軽く手を上げてその場を後にしようとすると、赫夜が制止の声を掛けてきた。
「ちょっと待って。朝来のことは、ちゃんと家まで送るから」
「一人でも平気だよ」
「それくらいさせてよ。少し心配だし」
赫夜の言い方は柔らかく聞こえるが、譲る気もなさそうだった。
またタクシーでも呼ぶ気なのだろうかと考えると、学生の金銭感覚的に流石に申し訳なさが強い。

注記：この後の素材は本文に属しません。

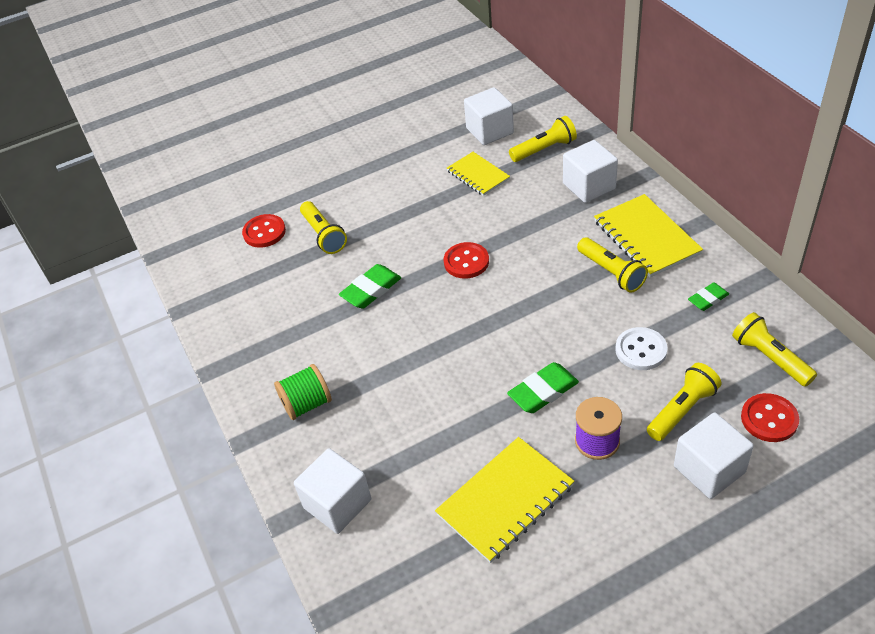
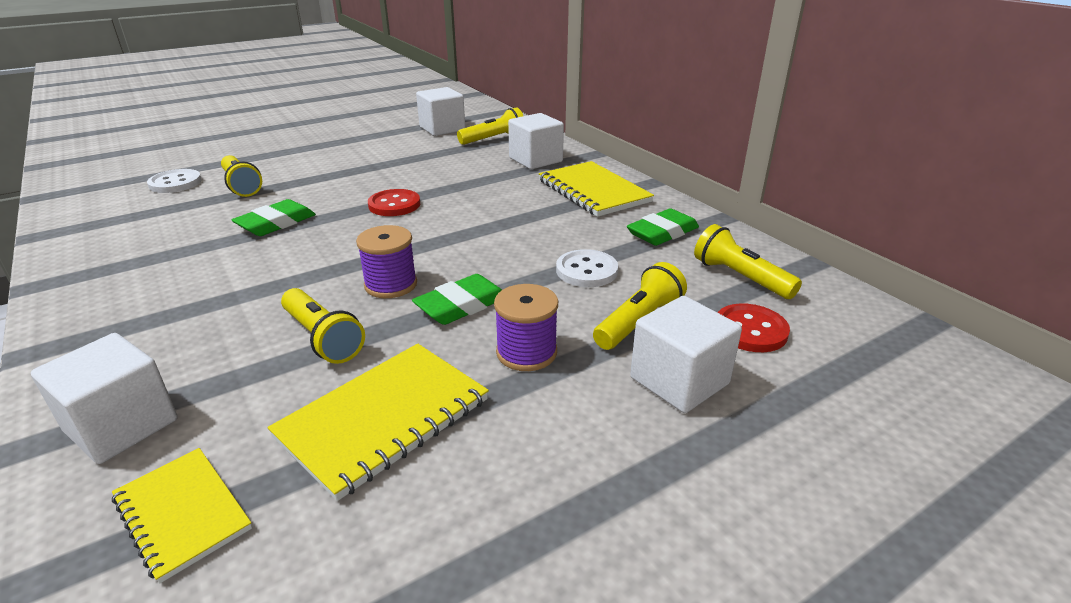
camera: 10 degrees left, 15 degrees down
(264, 232) = (175, 183): red button -> white button
(307, 404) = (141, 317): green spool -> none
(478, 175) = (423, 152): yellow notebook -> yellow notebook (183, 513)
(484, 368) = (391, 285): none -> purple spool
(611, 272) = (555, 213): yellow flashlight -> yellow flashlight (322, 338)
(708, 299) = (662, 233): green eraser -> green eraser, size x1.58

赫夜は軽く周囲の様子を確認するように首を動かすと、俺の前に右手を差し出した。
「もうだいぶ暗いし、これだけ人が居るなら多分周りも気づかないでしょ。心の準備ができたら手をだして」
赫夜の言葉は何やら意味深だけど、意味深すぎて謎だ。
とりあえず、手を出してと言うからには、この手を握れ……ということなのだろう。
恐る恐る、差し出されている赫夜の右手の上に自分の右手を重ねる。
軽くその手を握るようにすると、赫夜もまた同じように俺の手を握り返した。
「また、ね」
その言葉を最後に、俺の視界はぐにゃりと歪んだ。
目眩に似た感覚と、奇妙な浮遊感に襲われる。
周囲の景色が段々と暗く、遠ざかっていく。
次の瞬間、俺は自分が、自分の家の玄関前に佇んでいることに気が付いた。
「は……?」
自分の身に起きたことが理解できない。
今の今まで、俺は市街地の駅前広場で赫夜と夕鶴と一緒に居たはずだ。
けれど、今目の前にある玄関灯に照らされたその扉は、間違いなく見慣れた我が家のものだ。
「俺の家……だよな……?」
言葉に出して確認してみても、にわかには受け入れがたい。
「嘘だろ……」
差し出された赫夜の手、意味深な言葉……
そして、今日も先週も俺の目の前でこつ然と消えてみせた赫夜。
これまでの日常にはありえない、あまりにも受け入れがたくて、あまりにも信じがたい現象だけど……
あぁ、でもきっと、そういうことなのだ。
ふわりと、答え合わせのように俺の目の前に金色の羽が一枚舞い落ちる。
そしてそれは、地面に触れる前に溶けるように消えていった。